Following a rebound in stock prices and metals, the BSE metal share index on Friday went up six per cent, reflecting global sentiment. Kedia, a base metal analyst with a city-based broking firm, attributes the current rally in the red metal to supply-side disturbances. With some of the world’s major copper mines — Grasberg, Freeport’s Grasberg and Cerro Verde — facing a labour strike, the supply of copper concentrates to refineries is likely to remain subdued until the year-end, said Kedia.

In a recent meeting, D Bhattacharya, managing director of Hindalco Industries, one of India’s largest primary copper producers, had warned of supply-side concerns through the falling grade of copper in major mines, including Escondida, Collahuasi and Kennecott. Consequently, Goldman Sachs Group Inc forecast a 300,000-tonne copper supply deficit in 2011. Goldman analyst Fawzi Hanano had said, “On aggregate, third-quarter copper production missed our estimates by three per cent and was down 15 per cent year-on-year and eight per cent quarter-on-quarter.”
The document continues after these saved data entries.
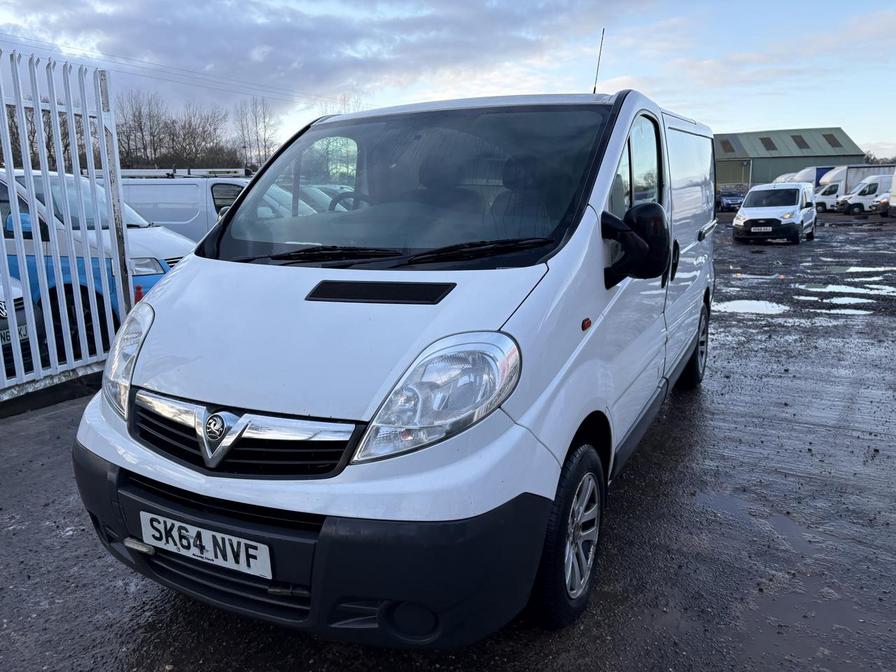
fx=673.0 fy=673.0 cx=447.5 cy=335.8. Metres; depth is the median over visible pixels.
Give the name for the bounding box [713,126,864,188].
warehouse
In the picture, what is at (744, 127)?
sky
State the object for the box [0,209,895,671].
lot
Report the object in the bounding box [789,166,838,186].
truck
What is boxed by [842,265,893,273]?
puddle
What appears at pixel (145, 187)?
white van
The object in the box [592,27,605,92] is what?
antenna
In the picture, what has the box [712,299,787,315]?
puddle
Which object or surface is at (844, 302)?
puddle
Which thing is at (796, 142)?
skylight
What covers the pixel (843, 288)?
puddle
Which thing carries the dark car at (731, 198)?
on the lot
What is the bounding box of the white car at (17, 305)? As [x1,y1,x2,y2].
[0,278,30,372]
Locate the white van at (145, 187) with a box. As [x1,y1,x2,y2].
[114,170,252,240]
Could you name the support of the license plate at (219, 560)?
attached to the white van at (592, 221)
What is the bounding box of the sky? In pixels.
[0,0,894,160]
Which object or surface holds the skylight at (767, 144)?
in the warehouse
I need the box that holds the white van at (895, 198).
[887,167,895,217]
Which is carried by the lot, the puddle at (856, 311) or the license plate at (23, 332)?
the puddle at (856, 311)
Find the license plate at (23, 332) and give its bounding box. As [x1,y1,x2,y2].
[1,323,28,343]
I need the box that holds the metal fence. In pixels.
[0,46,135,400]
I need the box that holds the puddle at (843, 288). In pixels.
[808,282,891,295]
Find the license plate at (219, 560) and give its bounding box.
[139,510,271,578]
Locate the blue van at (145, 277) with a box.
[0,170,196,356]
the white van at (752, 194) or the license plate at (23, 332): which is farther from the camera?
the white van at (752, 194)
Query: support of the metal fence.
on the lot
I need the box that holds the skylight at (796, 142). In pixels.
[790,134,808,149]
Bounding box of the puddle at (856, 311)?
[827,306,874,315]
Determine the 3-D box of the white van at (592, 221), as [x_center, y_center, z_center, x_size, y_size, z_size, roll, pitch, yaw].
[0.338,-0.361,3.845,1.746,2.004,4.574,6,14,27]
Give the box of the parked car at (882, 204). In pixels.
[873,194,892,215]
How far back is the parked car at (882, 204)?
33.15 m
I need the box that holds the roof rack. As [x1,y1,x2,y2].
[116,168,249,178]
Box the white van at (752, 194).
[733,182,816,243]
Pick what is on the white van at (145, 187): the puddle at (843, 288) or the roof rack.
the roof rack
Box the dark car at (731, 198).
[717,188,745,211]
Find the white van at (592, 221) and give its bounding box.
[70,80,720,647]
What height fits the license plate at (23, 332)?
0.152 m
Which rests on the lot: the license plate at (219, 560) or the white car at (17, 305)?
the white car at (17, 305)
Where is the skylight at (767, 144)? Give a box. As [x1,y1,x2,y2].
[758,137,776,150]
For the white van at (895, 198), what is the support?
on the lot
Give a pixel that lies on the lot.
(620, 497)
Overall, this was a relief rally offered on the two-year euro zone sovereign debt crisis, said Naveen Mathur, associate director, Angel Broking. “We believe the bleak outlook which was shadowing the European economy and affecting the entire base metal complex is muted,” he said.

The European region has been struggling to cope with the ongoing economic slowdown. It is the distribution of the financial package which would be interesting to see. For now, half is proposed to be used for debt loss and restructuring and the rest for writing off banks’ losses. Leaders are expected to come out with the details next month.
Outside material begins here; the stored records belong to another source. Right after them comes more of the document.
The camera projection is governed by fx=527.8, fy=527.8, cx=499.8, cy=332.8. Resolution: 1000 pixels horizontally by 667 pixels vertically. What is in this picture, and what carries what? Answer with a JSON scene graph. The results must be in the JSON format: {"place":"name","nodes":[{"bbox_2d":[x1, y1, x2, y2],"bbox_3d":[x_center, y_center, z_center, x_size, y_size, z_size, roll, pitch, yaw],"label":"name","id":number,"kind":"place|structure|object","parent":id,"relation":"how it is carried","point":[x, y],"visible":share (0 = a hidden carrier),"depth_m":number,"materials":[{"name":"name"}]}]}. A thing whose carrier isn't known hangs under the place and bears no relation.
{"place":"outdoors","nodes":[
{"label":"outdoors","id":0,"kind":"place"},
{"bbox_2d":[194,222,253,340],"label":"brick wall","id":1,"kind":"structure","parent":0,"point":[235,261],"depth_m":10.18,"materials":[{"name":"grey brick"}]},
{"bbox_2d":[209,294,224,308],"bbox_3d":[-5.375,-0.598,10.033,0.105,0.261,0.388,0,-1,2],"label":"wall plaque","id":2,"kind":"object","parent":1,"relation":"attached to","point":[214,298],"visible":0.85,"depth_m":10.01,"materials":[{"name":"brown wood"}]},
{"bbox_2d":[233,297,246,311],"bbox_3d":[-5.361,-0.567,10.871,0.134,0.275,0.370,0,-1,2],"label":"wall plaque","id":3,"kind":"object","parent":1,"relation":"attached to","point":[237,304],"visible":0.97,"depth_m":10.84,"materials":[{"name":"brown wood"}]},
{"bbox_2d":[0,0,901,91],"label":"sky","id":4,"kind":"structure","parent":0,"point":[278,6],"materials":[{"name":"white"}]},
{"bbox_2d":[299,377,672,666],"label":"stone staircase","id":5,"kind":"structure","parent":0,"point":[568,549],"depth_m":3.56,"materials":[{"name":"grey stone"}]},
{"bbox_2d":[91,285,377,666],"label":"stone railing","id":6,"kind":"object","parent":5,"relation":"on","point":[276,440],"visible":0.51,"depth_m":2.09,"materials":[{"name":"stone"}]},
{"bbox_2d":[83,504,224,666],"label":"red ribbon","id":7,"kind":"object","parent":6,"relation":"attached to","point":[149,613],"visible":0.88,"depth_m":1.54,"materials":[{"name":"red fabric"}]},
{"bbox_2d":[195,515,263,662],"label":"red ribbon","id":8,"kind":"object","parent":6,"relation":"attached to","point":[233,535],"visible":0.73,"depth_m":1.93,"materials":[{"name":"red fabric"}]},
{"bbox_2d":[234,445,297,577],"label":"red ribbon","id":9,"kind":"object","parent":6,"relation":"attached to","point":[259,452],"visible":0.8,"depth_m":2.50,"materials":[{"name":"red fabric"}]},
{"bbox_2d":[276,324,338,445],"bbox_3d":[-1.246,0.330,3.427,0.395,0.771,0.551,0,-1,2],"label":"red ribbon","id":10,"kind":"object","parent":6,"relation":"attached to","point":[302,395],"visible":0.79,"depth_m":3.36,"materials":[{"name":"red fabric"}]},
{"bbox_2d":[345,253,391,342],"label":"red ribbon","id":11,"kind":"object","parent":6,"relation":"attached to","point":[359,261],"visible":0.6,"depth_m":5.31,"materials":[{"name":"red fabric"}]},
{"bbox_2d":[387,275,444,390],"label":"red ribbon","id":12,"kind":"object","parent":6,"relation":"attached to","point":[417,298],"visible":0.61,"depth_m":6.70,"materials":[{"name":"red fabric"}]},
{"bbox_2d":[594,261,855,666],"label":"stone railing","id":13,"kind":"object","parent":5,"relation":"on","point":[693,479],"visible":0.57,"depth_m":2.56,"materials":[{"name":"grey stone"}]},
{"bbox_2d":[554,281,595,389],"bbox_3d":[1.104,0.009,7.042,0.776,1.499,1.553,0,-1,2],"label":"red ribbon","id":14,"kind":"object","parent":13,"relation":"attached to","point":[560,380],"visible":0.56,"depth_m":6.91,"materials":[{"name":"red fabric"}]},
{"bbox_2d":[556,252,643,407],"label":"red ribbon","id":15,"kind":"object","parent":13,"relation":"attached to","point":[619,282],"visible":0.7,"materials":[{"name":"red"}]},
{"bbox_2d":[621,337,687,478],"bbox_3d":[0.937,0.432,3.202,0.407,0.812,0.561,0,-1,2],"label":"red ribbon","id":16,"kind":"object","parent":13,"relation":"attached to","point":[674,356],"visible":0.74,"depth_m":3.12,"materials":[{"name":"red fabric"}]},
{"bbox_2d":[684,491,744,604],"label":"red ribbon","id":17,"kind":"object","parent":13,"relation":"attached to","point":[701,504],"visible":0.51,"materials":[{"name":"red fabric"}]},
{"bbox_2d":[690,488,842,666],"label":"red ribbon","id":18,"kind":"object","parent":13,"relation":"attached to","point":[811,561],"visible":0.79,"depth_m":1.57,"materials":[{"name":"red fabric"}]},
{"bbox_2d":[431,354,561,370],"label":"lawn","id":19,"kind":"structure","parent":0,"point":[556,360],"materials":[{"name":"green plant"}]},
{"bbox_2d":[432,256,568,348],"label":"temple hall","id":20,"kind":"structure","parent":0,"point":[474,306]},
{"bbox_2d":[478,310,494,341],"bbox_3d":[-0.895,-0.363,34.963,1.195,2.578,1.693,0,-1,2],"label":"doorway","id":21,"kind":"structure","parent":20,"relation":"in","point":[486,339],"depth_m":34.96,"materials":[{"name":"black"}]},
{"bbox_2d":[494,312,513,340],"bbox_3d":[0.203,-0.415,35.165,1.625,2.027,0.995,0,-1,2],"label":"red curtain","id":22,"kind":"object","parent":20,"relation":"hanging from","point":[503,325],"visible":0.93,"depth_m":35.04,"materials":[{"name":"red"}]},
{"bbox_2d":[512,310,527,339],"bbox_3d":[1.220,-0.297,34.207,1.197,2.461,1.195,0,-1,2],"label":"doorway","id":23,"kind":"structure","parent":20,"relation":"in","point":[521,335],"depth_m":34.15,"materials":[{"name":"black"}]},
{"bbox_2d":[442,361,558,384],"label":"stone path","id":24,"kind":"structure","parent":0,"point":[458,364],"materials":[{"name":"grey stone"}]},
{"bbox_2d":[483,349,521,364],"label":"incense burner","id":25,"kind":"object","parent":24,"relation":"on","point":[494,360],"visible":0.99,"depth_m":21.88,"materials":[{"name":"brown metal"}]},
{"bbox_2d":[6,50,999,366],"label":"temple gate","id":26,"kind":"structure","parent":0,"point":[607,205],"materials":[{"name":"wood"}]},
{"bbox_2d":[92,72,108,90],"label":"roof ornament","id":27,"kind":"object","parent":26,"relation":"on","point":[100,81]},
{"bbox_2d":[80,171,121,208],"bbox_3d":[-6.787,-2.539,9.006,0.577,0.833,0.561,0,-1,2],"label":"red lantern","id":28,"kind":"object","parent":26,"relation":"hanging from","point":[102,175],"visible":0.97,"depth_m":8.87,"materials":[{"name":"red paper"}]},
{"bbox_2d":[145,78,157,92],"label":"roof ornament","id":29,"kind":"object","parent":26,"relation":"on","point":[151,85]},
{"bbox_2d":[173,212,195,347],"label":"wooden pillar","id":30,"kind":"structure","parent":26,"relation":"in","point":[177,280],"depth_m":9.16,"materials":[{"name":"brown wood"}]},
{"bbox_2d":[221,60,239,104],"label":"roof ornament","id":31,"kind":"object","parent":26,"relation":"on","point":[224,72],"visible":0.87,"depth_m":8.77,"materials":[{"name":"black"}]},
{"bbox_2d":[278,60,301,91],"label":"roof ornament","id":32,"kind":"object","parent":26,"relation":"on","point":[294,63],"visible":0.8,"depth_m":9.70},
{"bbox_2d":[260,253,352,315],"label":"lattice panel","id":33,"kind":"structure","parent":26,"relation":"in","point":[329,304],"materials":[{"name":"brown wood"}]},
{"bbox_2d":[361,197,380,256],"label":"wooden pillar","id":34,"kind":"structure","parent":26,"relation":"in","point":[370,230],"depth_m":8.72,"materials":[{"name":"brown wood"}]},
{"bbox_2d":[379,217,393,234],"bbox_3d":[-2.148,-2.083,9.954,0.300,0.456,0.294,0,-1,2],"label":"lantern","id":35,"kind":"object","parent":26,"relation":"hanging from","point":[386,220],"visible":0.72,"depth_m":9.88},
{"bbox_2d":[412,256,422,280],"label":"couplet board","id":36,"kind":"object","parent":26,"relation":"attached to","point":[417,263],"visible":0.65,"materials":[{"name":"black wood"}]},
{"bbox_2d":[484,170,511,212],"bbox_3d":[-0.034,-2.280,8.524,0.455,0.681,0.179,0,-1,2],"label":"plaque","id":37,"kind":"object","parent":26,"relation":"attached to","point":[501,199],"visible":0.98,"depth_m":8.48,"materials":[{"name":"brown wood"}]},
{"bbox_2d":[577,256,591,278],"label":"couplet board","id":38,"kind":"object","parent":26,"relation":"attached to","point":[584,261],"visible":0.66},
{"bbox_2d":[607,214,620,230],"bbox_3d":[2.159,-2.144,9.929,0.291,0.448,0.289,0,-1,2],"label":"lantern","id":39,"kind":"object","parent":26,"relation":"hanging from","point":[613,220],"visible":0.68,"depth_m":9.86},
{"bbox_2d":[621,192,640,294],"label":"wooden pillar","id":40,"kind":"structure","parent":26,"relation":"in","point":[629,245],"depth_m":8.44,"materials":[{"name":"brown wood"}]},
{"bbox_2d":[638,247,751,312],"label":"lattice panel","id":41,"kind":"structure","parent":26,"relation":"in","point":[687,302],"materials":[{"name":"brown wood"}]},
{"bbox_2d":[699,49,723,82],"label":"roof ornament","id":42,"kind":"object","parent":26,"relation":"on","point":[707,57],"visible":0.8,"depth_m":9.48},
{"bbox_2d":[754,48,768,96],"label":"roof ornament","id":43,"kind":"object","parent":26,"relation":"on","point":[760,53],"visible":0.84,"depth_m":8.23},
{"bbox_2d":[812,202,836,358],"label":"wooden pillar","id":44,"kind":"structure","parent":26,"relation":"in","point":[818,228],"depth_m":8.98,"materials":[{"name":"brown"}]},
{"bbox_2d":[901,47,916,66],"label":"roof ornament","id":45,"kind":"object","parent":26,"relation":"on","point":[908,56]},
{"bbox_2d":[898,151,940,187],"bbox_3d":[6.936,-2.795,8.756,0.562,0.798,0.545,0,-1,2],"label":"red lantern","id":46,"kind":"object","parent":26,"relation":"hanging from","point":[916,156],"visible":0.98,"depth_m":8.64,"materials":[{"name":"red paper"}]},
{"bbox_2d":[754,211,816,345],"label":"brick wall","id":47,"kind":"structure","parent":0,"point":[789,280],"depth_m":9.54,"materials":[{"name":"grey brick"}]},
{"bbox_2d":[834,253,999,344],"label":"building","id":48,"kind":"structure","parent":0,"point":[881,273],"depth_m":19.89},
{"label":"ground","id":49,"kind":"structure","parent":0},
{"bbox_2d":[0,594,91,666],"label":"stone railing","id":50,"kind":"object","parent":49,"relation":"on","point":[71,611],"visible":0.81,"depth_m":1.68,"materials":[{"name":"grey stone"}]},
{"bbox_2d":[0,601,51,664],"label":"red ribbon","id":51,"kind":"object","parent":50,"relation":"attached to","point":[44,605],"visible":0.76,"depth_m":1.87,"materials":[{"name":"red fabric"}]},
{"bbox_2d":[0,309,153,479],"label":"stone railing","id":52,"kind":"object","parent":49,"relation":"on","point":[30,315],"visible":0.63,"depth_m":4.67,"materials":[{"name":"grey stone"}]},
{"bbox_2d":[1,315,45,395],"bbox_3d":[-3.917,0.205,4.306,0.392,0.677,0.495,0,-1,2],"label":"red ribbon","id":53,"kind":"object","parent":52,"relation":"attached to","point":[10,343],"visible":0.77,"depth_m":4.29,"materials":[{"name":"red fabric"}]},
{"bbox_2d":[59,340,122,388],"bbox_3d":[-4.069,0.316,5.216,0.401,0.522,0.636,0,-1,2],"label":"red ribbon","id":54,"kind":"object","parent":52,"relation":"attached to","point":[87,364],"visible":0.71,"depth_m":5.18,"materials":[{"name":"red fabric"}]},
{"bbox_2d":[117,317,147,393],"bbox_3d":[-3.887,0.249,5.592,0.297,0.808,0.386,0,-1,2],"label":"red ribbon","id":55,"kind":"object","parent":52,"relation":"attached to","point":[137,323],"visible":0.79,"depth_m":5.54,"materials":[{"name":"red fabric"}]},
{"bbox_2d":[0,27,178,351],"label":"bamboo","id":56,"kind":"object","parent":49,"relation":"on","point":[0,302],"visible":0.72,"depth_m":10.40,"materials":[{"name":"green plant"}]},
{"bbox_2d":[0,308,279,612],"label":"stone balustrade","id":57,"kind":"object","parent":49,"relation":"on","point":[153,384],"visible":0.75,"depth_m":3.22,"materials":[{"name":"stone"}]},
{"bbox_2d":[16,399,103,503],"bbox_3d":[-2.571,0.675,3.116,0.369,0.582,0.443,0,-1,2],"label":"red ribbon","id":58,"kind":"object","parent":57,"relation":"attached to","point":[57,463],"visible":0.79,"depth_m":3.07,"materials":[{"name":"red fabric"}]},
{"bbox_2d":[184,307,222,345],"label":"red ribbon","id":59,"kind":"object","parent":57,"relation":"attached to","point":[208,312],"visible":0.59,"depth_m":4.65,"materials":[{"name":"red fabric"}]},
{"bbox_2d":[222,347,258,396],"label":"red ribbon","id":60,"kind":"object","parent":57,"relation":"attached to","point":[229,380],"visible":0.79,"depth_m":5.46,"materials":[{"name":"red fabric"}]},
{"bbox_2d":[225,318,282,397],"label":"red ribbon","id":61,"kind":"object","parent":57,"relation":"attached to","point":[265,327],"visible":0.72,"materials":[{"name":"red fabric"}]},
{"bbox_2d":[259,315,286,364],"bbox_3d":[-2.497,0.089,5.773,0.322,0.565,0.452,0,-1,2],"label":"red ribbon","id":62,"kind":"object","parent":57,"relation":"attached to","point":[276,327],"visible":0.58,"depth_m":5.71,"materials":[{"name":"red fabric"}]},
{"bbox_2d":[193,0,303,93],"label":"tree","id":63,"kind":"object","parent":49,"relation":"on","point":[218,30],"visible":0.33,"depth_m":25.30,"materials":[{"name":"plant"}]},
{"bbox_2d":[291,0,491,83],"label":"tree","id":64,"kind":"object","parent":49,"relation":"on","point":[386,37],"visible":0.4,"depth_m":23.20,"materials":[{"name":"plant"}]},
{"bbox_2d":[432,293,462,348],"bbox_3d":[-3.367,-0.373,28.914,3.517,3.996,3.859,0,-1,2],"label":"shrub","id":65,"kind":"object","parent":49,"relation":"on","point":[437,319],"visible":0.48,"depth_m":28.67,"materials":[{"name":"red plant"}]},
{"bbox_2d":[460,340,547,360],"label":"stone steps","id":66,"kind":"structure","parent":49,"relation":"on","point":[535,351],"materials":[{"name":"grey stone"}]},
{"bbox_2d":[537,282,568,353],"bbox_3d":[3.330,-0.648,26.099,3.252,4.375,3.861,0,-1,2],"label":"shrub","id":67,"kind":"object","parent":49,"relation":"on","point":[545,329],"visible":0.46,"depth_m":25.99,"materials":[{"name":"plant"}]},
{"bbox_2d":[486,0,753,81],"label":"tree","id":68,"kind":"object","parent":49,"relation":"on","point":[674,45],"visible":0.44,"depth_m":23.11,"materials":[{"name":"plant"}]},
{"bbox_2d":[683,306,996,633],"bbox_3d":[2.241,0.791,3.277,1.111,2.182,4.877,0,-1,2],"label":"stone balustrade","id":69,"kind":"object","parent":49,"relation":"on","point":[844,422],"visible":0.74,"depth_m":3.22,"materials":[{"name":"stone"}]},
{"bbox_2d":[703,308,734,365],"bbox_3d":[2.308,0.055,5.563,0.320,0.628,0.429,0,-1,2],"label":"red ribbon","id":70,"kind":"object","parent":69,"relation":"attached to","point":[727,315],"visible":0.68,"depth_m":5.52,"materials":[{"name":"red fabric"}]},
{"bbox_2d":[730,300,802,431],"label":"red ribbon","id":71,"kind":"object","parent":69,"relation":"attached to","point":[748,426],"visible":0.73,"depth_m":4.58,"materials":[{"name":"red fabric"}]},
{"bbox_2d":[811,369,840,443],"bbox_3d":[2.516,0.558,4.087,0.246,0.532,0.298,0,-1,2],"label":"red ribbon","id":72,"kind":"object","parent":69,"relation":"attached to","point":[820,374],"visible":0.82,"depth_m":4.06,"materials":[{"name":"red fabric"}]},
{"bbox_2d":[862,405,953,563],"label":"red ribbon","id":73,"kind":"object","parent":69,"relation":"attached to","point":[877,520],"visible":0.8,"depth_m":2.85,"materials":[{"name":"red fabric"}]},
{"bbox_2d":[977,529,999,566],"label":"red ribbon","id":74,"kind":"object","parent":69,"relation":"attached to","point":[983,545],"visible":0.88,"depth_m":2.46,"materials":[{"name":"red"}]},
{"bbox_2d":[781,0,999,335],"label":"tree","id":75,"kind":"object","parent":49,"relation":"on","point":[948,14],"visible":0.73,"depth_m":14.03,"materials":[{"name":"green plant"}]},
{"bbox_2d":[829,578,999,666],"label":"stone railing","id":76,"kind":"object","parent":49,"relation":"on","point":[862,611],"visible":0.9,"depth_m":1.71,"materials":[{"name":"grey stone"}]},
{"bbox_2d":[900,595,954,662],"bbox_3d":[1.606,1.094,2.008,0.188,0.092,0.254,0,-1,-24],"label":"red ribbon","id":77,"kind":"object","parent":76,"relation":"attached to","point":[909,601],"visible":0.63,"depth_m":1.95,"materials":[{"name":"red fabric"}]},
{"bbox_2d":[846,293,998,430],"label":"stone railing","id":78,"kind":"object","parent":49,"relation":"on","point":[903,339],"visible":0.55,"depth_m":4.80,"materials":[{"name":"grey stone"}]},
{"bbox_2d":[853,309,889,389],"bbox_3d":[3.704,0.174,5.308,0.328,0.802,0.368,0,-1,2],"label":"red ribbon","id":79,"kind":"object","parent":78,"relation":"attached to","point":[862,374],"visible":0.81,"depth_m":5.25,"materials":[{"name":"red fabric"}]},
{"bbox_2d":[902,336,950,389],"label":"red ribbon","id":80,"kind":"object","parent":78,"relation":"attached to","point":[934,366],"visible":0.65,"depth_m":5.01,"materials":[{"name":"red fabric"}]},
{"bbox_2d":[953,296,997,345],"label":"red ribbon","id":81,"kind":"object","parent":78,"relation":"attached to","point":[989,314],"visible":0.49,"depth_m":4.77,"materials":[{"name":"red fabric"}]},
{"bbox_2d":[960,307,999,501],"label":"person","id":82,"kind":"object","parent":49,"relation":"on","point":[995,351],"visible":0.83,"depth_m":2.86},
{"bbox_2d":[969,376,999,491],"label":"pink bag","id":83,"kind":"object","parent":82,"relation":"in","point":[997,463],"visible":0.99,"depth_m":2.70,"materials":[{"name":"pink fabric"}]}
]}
The government of Japan is actively working on rebuilding its infrastructure, damaged by the tsunami. Apart from that, the positive US data may be temporary. Hence, developments in the next two months are set to decide the movement in base metals. The economic revival in the euro zone are likely to weaken the dollar against major global currencies, including the euro. This may help raise confidence in other asset classes, including base and precious metals.

According to Gnanasekar Thiagarajan, director, Commtrendz Research, the current economic support will translate into higher demand of base metals and, hence, prices.